═══ Document section ═══

The usual possession exercises progress through some warm-ups involving takeovers and combination play through 4v2 all the way to 6v6 to goals. You can choose some alternative elements in assembling your progression. The core emphasis should include quick support, open body shape, being prepared to play the ball first time, passing to feet, vision, and mixing short and long passes to split the defense and to relieve pressure. To these essentials, you can add other, alternative, components of the game to add interest and practical variety to your training session.

For example, if you want to emphasize the need for quick support after possession is won, then you can play a 4 v 4 v 4 three team game in a soccer shaped space, where two teams play against one. The team that loses the ball transitions to defense immediately.

If you want to emphasize decision-making, you can play possession games with multiple balls. For example, you can play 6 v 6 with two balls, each team starting with one. Two win a point, a team must get possession of both balls for 10 seconds.

Coaching the Practice

  1. When introducing practice, make sure you've scaled it to your group. Make sure it is appropriate for the age. U10 boys can not drive balls 40 yards in the air, so crossing attack at U10 should finish on the ground, there will not be any lofted balls to the far post from the opposite touch-line.
  2. Get to action within about 20 seconds. Introduce and start.
  3. Gather team in semi-circle, step back a step, state your topic. Go.
  4. At all costs, avoid taking 10 minutes to set up cones and don bibs.
  5. Don't share common grid boundaries
  6. Don't talk every minute of the practice. Let them play.
  7. Look for your coaching points in play, freeze action, make one point.
  8. Keep corrections short. Encourage, correct, encourage, restart.
  9. Keep moving to good positions to observe.
  10. Coach the group doing your topic, not their opponents. For example, in teaching shooting, coach the shooters, not the defenders.
  11. Coach in sequence, first things first. Teach in a progression.
  12. Keep it moving - move on to the next stage when you get success.
  13. Adjust the space or conditions if you are not getting success.
  14. Compliment good play.
  15. Incorporate all the elements in your practice for efficiency.
  16. Show is better than Talk, and Do is better than Show.
  17. Get right into your topic. If it's 4v4 defending, don't start 1v1.
  18. Use neutral players when you need to give one side numbers up.
  19. Recognize when to rest. It is better to work for 5 minutes at full intensity than it is to drag on for 25 minutes at low intensity. Matches can't be played at low intensity, so work towards longer periods of high intensity play.

═══ Data excerpts ═══

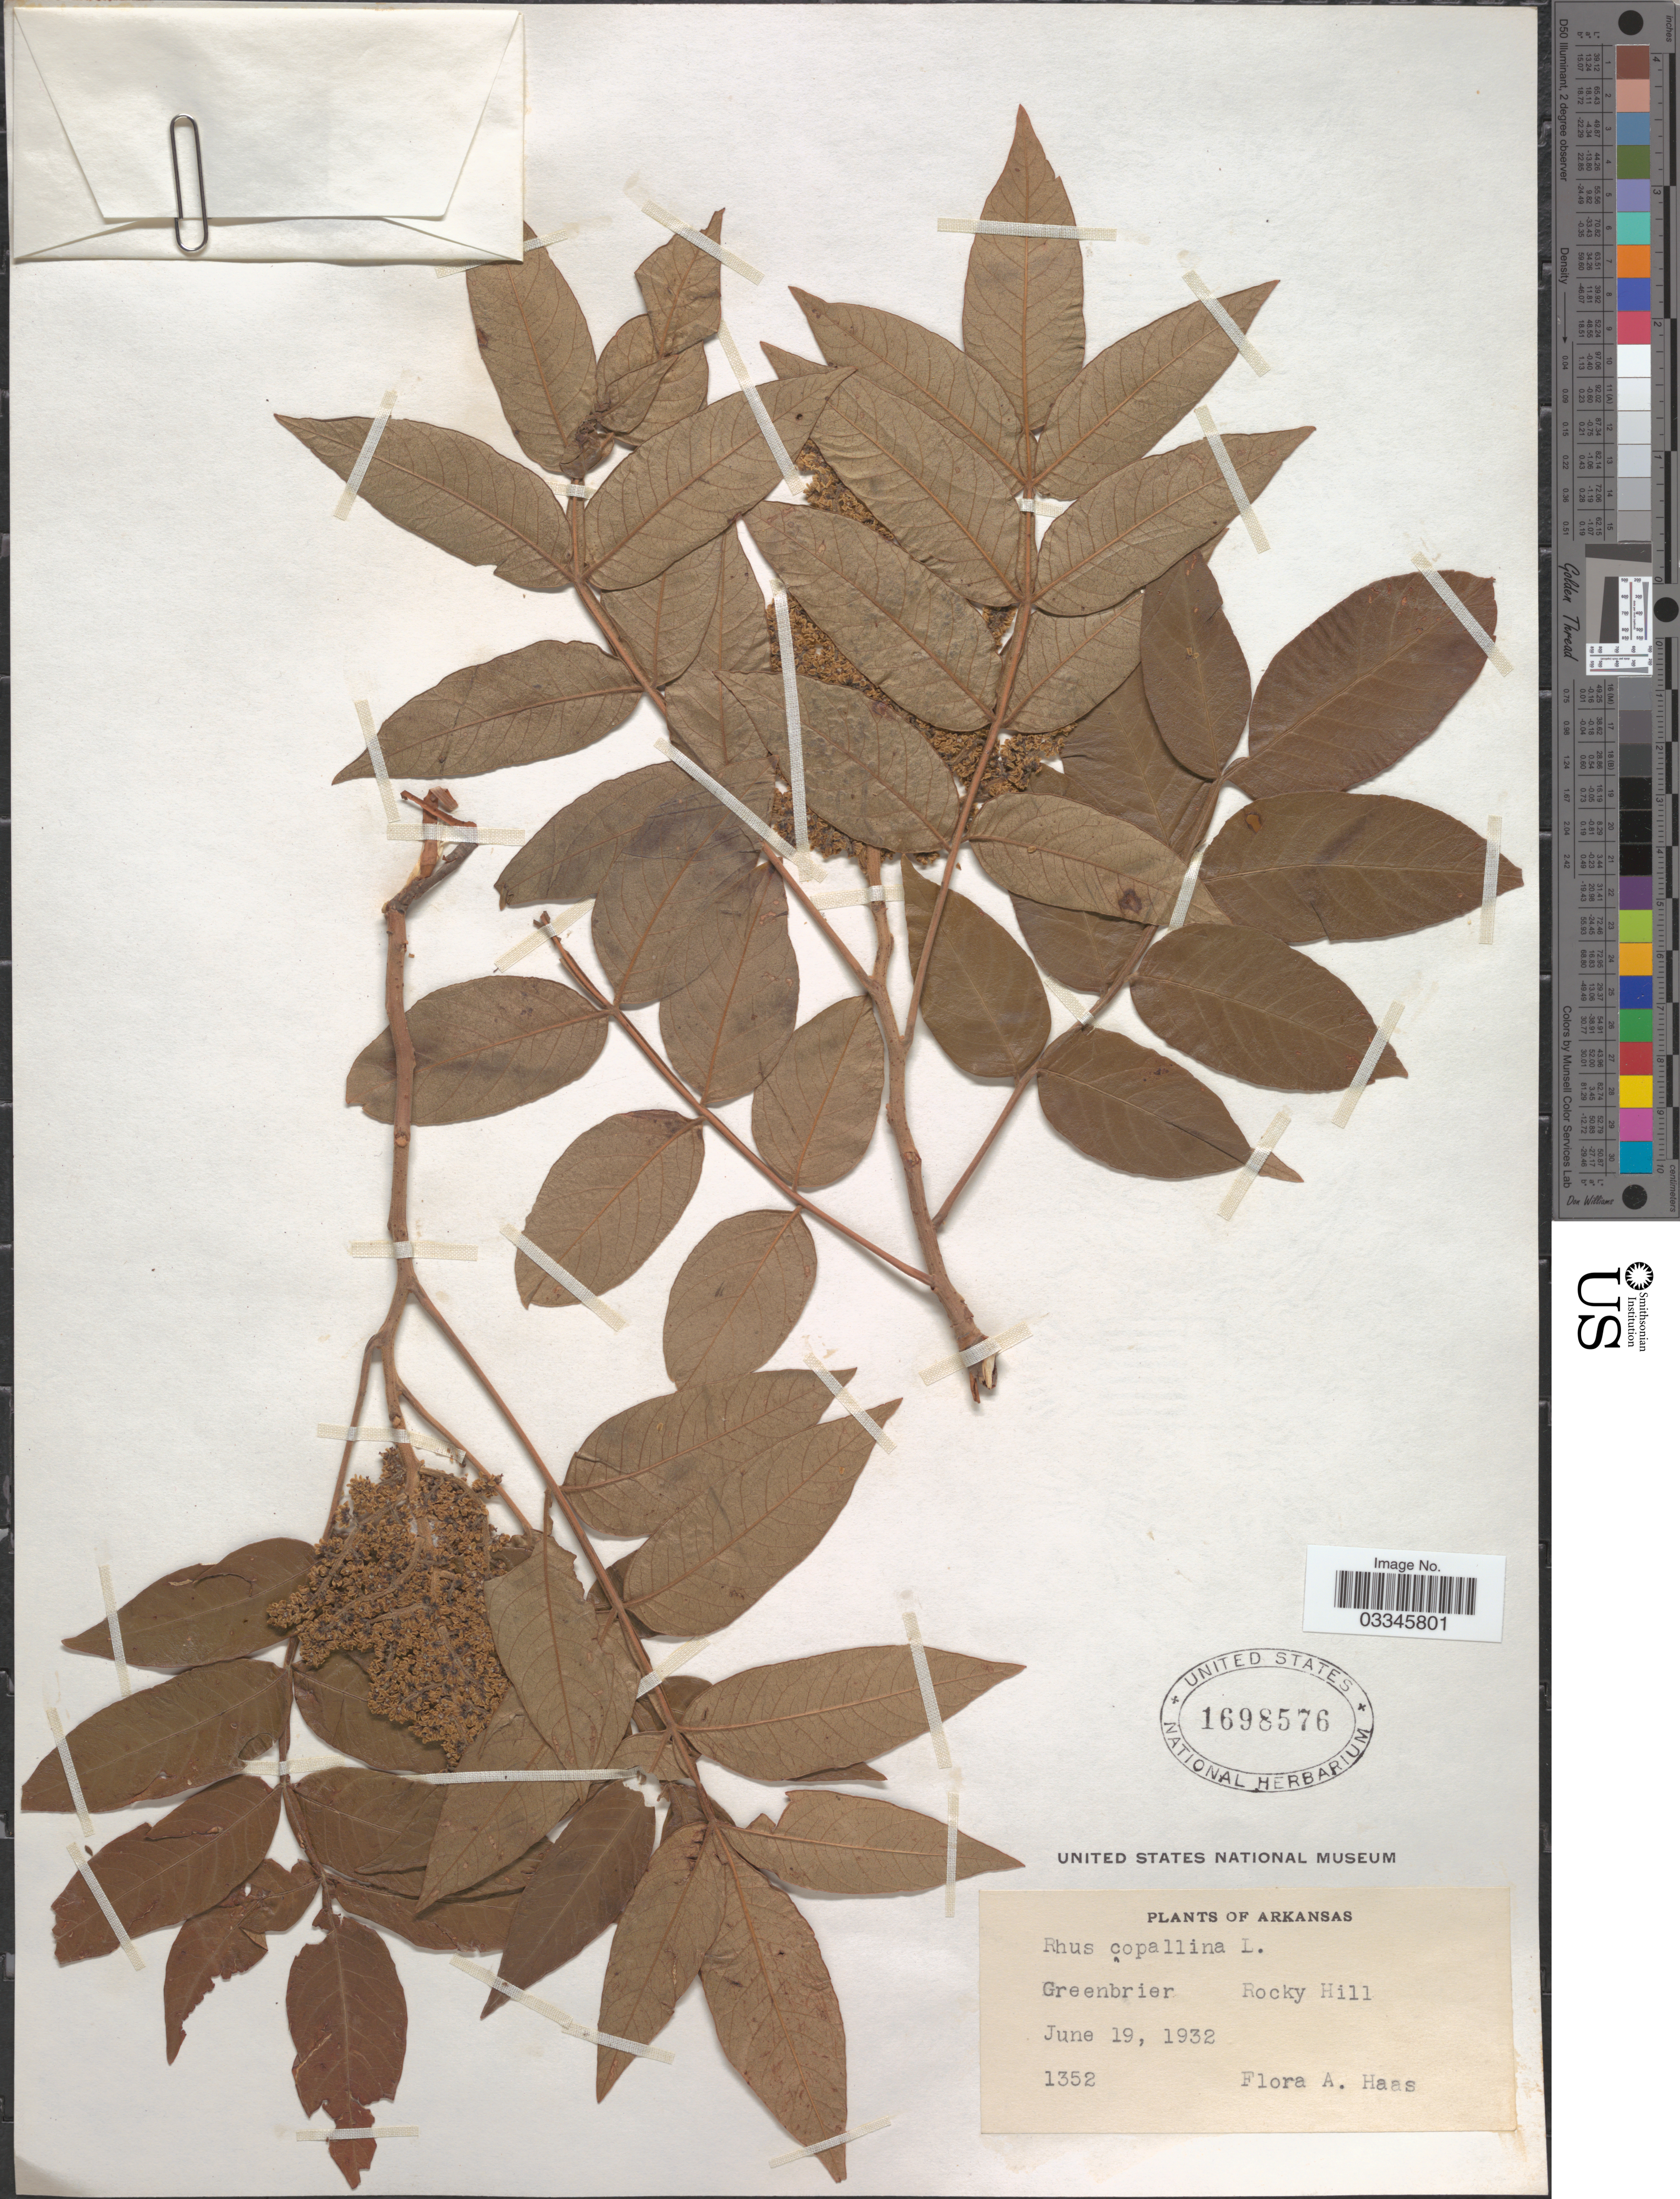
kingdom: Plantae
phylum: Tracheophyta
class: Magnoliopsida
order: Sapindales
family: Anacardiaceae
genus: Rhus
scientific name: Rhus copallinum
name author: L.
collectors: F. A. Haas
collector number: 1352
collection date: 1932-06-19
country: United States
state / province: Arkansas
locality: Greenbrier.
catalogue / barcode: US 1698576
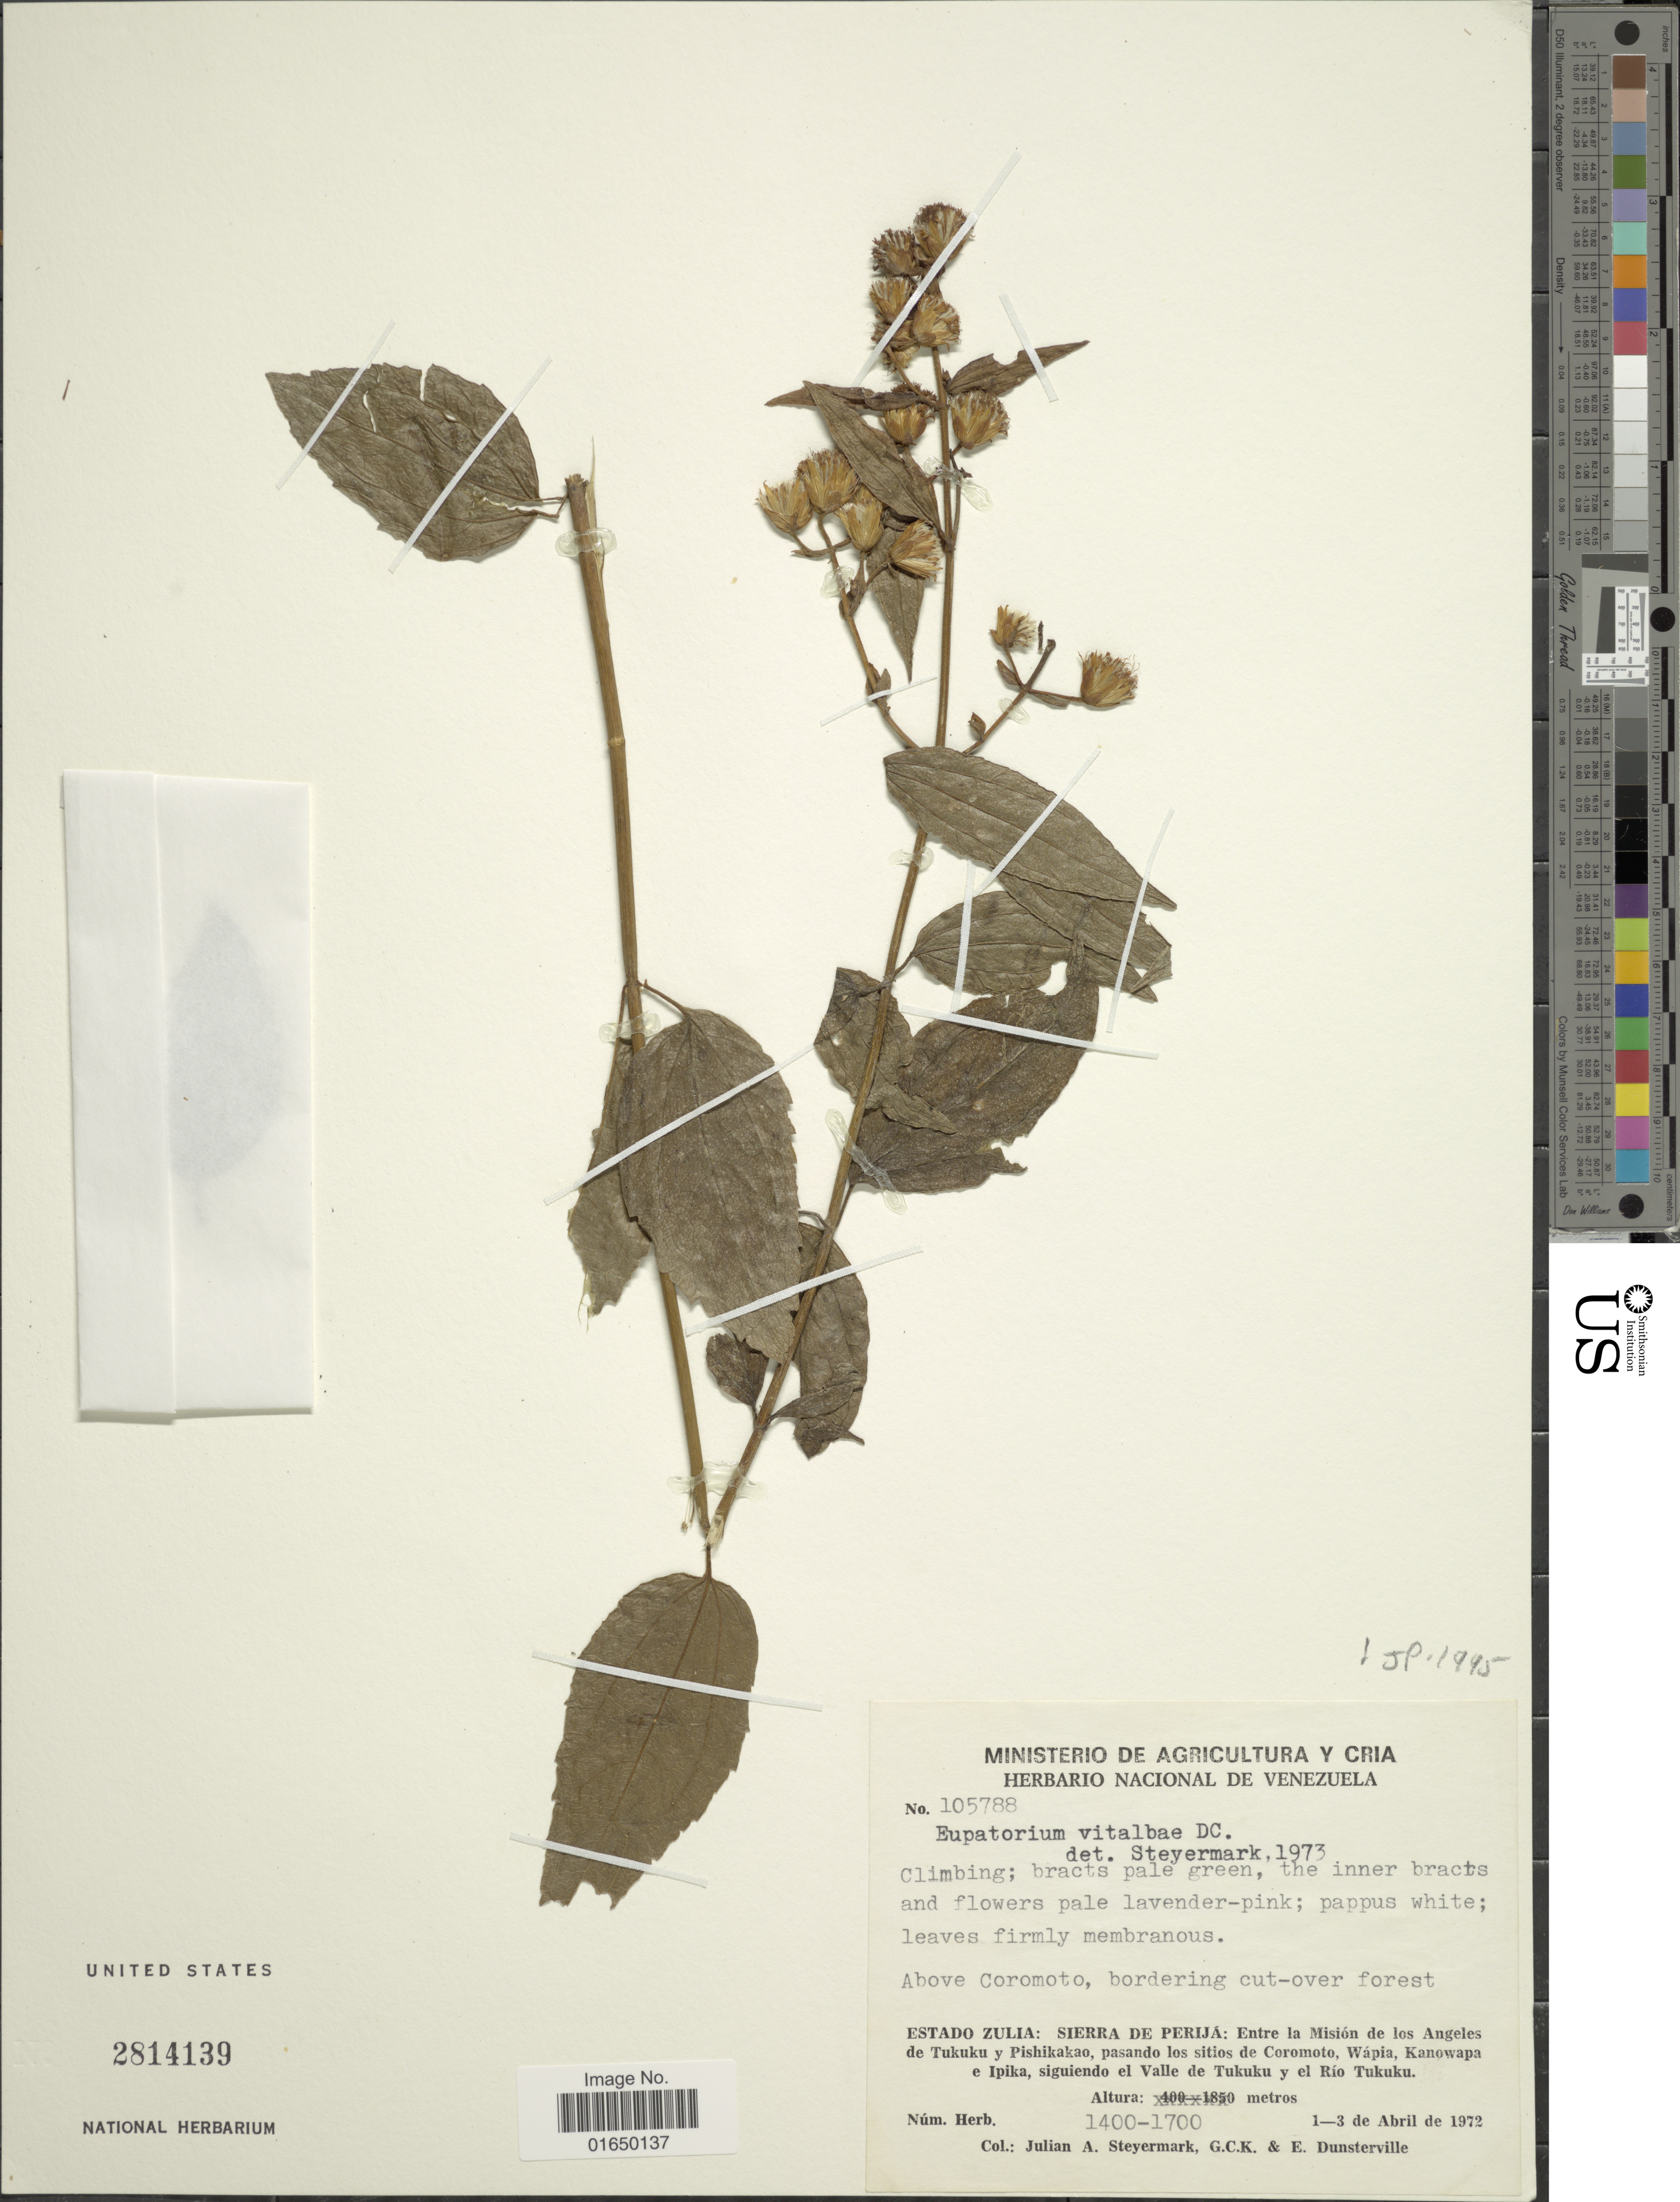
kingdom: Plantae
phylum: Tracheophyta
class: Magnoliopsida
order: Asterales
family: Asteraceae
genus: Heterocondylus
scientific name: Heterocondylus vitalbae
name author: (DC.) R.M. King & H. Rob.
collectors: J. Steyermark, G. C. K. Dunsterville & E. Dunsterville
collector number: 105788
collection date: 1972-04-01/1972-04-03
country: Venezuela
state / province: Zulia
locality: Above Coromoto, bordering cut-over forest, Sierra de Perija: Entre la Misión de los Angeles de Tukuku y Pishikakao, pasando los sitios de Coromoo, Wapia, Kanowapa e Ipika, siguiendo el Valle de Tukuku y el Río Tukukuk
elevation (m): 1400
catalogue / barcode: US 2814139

═══

**Written exercise 1**
Copy the coaching text word for word between "7. Look for" and "side numbers up.", inclusive.
**Written exercise 2**
In the coaching text's two-ball game, how long must a team hold both balls to win a point?
The rows stand apart from the coaching text as separate material.

**Complete output 1**
7. Look for your coaching points in play, freeze action, make one point.
  8. Keep corrections short. Encourage, correct, encourage, restart.
  9. Keep moving to good positions to observe.
  10. Coach the group doing your topic, not their opponents. For example, in teaching shooting, coach the shooters, not the defenders.
  11. Coach in sequence, first things first. Teach in a progression.
  12. Keep it moving - move on to the next stage when you get success.
  13. Adjust the space or conditions if you are not getting success.
  14. Compliment good play.
  15. Incorporate all the elements in your practice for efficiency.
  16. Show is better than Talk, and Do is better than Show.
  17. Get right into your topic. If it's 4v4 defending, don't start 1v1.
  18. Use neutral players when you need to give one side numbers up.

**Complete output 2**
10 seconds.